WHAT YOU NEED TO DO – Count the lines in the records below that contain the word "name" and reply with that number alone.

* START *

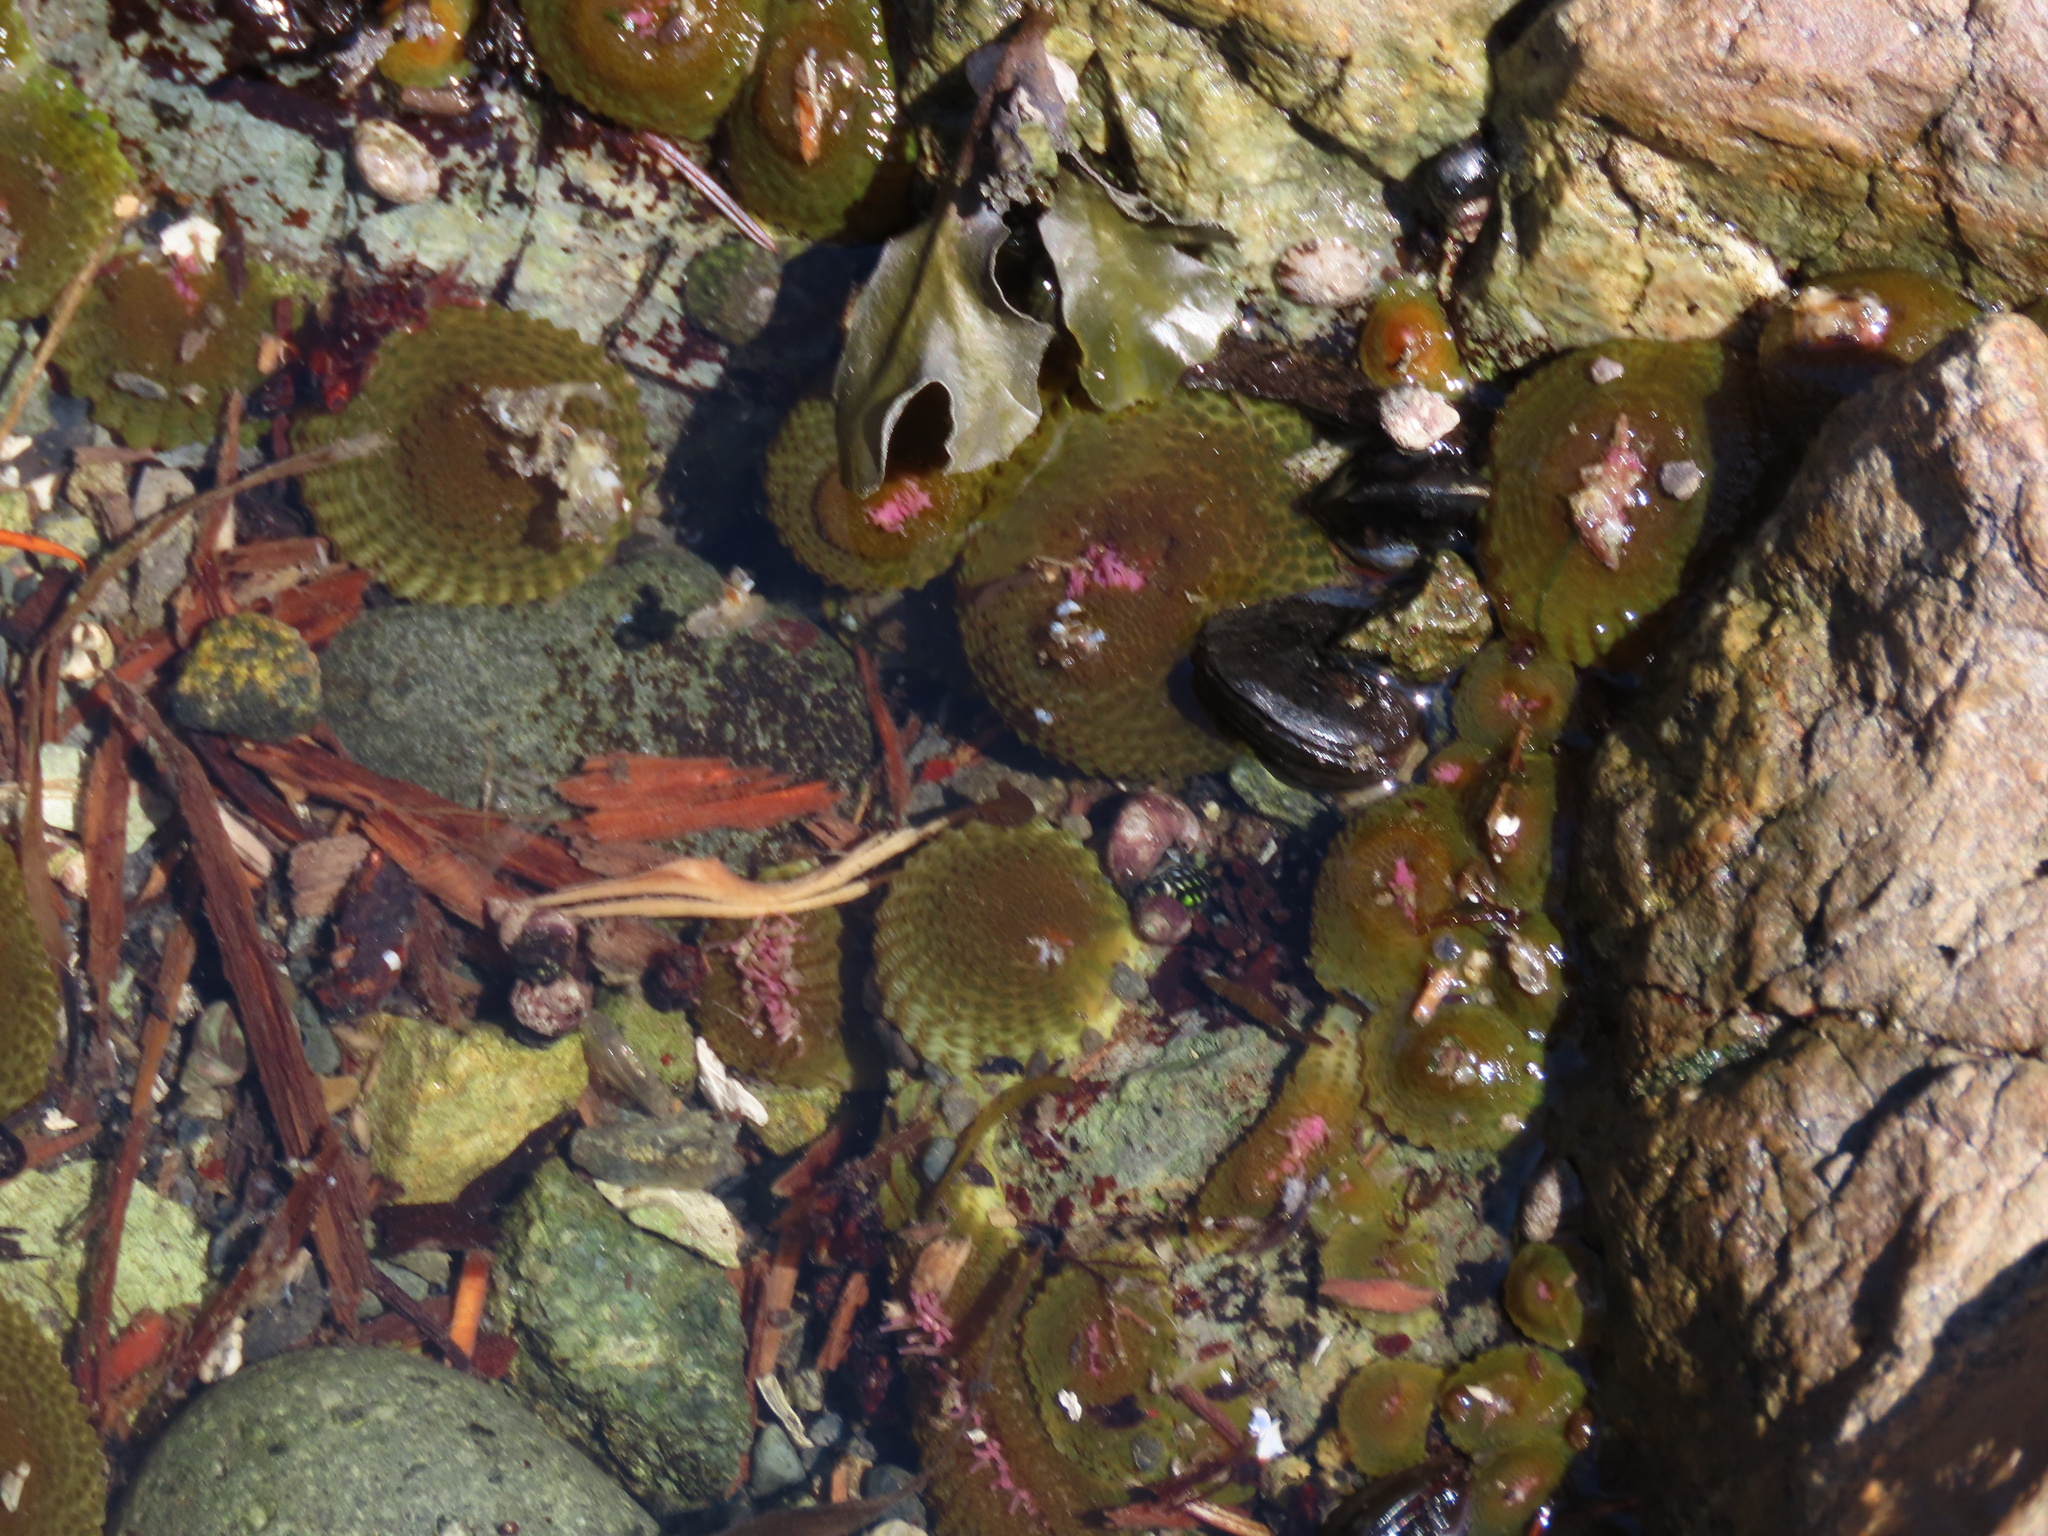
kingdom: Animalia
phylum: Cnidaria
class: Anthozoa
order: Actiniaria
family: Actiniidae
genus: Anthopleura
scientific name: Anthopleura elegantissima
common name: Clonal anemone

* END *
* START *

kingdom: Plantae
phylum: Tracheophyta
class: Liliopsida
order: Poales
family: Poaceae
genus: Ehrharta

* END *
* START *

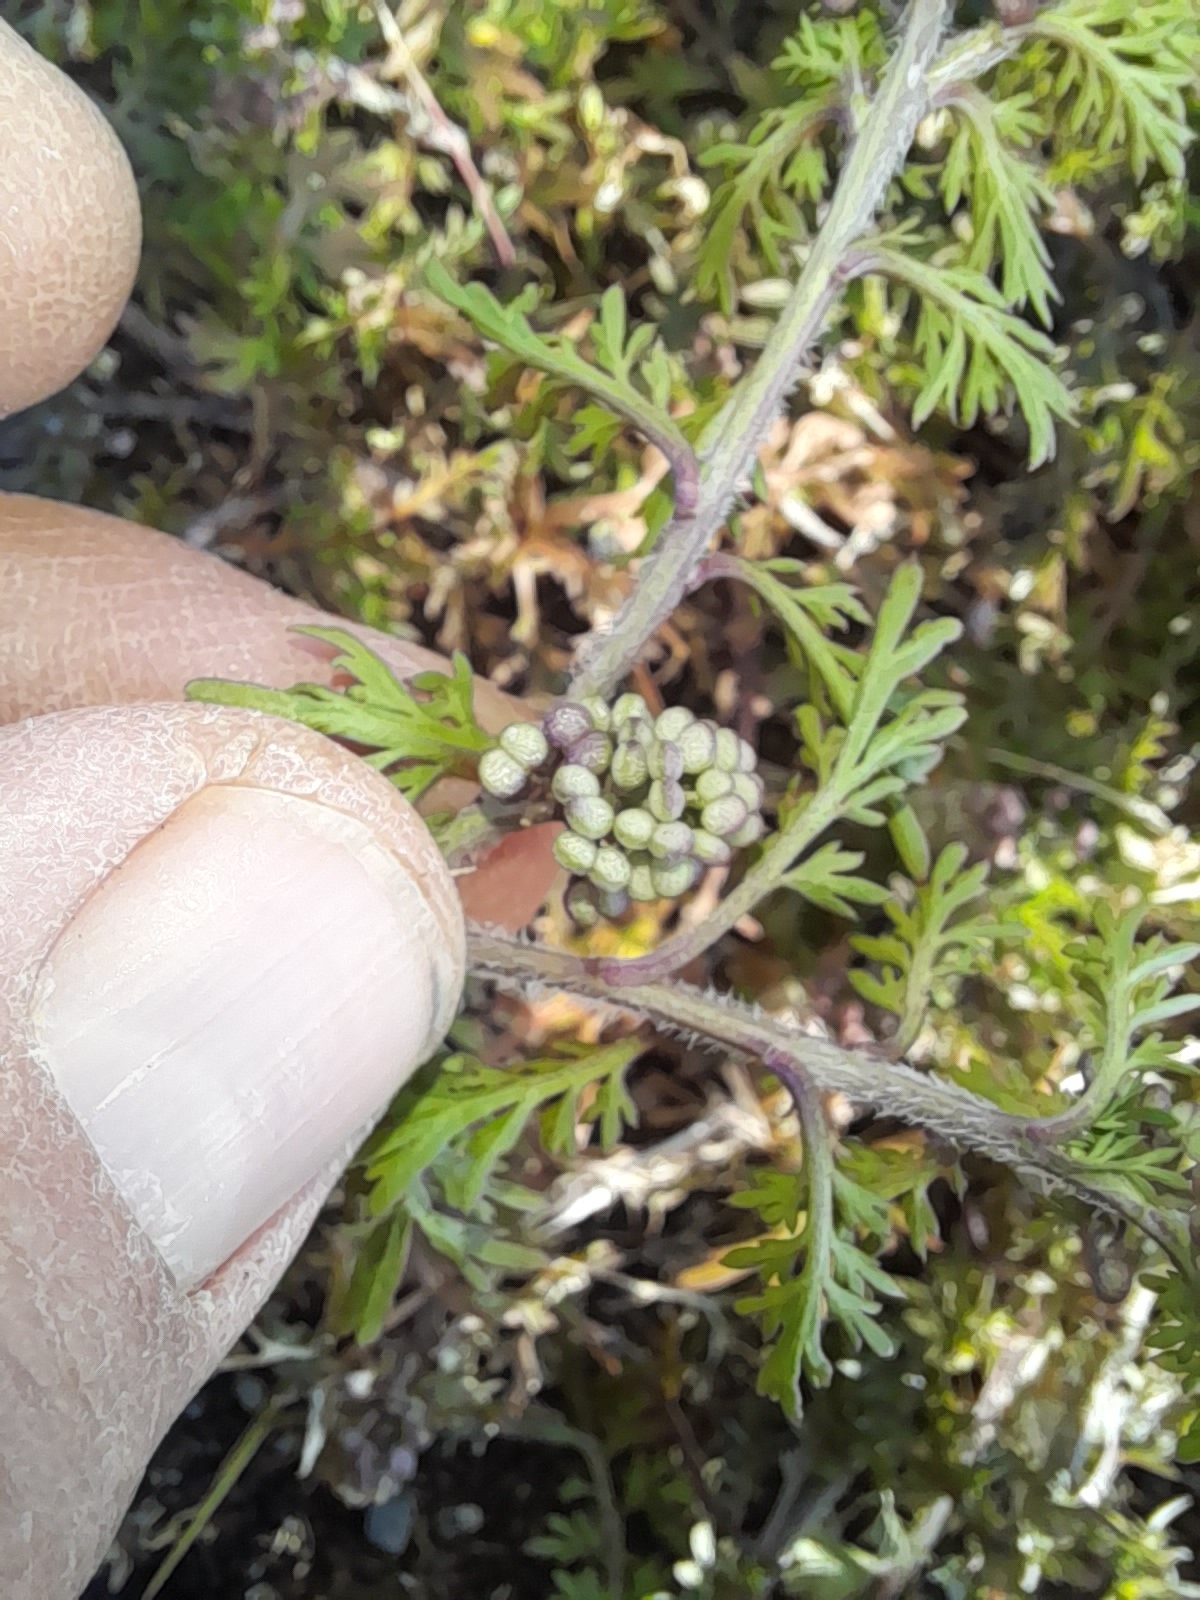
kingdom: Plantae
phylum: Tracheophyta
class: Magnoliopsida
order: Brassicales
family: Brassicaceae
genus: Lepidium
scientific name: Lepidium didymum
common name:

* END *

THE REPLY – 4